Making nicer lawyers

Wednesday, November 21, 2001

CHICAGO -- Everyone knows the stereotype of a lawyer: ruthless, rude and greedy.

The Illinois Supreme Court believes there's more than a bit of truth in that description and is determined to do something about it. In the latest effort to make America's attorneys behave, the Supreme Court on Tuesday appointed a special committee on lawyer civility.

The 14-member committee, comprised of two appointees from each supreme court justice, may draft a nonbinding code of conduct or even some binding discipline for courtroom antics or deposition intimidation, court spokesman Joseph Tybor said. It will also aim to educate the public and discourage clients from demanding the ruthlessness they see on television.

"People get what they want and what they expect," Tybor said. "If people think that the mean attorney is the winning attorney, the attorney will be mean or rude."

David Requa, who practiced civil law in central Illinois for 20 years and witnessed a decline in mutual respect and cooperation to settle cases, is happy to see the effort.
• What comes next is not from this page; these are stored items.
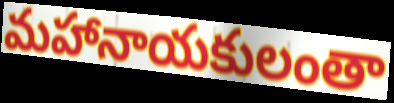
మహానాయకులంతా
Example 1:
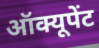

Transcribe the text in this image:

ऑक्यूपेंट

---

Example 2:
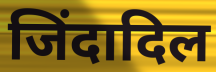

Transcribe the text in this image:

जिंदादिल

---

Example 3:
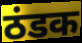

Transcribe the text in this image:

ठंडक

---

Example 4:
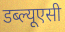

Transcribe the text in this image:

डब्ल्यूएसी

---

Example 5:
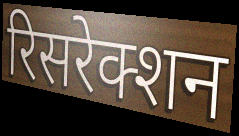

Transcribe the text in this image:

रिसरेक्शन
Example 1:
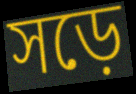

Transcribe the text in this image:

সড়ে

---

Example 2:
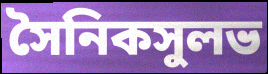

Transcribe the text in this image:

সৈনিকসুলভ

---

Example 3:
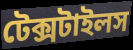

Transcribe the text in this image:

টেক্সটাইলস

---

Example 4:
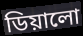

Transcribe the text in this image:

ডিয়ালো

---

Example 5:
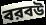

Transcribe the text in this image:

বরবউ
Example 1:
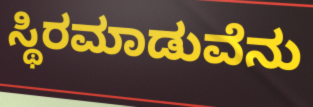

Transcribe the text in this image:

ಸ್ಥಿರಮಾಡುವೆನು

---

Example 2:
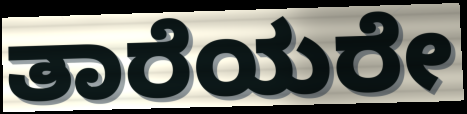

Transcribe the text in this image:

ತಾರೆಯರೇ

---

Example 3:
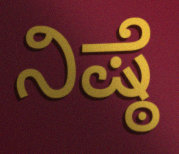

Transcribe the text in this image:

ನಿಷ್ಠೆ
Now he's a music teacher at Springfield High School. On Tuesday he was coaching his students through soothing choruses of "I'm Dreaming of a White Christmas."
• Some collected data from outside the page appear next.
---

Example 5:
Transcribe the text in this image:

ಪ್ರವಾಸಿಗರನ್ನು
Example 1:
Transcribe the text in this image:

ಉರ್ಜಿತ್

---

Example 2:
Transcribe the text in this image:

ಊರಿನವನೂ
"It saves me on antacids," Requa said of his job. "Working with young people feels a whole lot better."

In his legal career he witnessed attorneys bickering and lying to each other, agreeing to settlements only to back out in front of the judge, and even sending threatening or abusive letters to each other.

"When I started I could count on one hand the attorneys you couldn't trust," Requa said. "When I left, you could count on one hand the attorneys you could trust."

Florida origins

The genesis for the Illinois committee might be traced to an American Bar Association meeting in Florida last June that was attended by Chicago attorney Neil Quinn, a member of the state's Attorney Registration and Disciplinary Commission. At the meeting, Quinn heard reports from the Arizona Bar Association and the Palm Beach County, Fla., Bar Association about each group's program in which attorneys who were out of line but not quite worthy of official discipline got a mandatory talking-to from a respected elder in the legal community.
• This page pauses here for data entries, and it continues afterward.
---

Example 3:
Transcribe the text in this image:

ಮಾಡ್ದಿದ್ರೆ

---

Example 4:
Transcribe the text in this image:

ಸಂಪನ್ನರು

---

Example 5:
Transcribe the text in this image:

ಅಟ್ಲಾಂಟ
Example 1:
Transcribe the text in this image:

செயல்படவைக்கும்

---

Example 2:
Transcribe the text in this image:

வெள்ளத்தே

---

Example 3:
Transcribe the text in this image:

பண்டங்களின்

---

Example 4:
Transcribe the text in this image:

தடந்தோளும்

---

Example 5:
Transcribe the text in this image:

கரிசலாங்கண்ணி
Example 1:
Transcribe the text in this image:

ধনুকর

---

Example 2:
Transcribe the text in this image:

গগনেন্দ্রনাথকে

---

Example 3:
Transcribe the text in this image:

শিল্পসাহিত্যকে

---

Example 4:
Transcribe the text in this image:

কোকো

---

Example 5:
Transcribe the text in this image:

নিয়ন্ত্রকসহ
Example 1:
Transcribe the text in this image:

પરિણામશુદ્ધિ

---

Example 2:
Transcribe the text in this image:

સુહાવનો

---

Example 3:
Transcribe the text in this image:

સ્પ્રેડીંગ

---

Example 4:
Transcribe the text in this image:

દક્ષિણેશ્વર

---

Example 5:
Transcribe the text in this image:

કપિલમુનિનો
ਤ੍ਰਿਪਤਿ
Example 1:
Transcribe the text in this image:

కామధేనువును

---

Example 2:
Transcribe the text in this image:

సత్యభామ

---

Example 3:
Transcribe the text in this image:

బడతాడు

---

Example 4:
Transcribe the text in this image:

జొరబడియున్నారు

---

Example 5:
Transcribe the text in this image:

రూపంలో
Then suburban Chicago attorneys in DuPage County called Quinn and told him, in so many words, they were getting a bit sick of each other. They invited him to speak about other states' programs, and then they approached Supreme Court Justice Robert Thomas about forming a statewide committee.

"Terrific!" Quinn said when informed of the new committee. "I thought maybe I left without having any effect."

Chicago attorney Lawrence Templer, one member of the committee, said client education is just as important as attorney discipline. People need to know that they're drawing out cases and wasting money by saying, "I don't care what you do, scorch the earth, just win," he said.

Requa said he is glad the committee will provide education to both lawyers and clients, but he doubts even strict rules could eliminate incivility.

"A lawyer's training is to find ways around the rules," he said.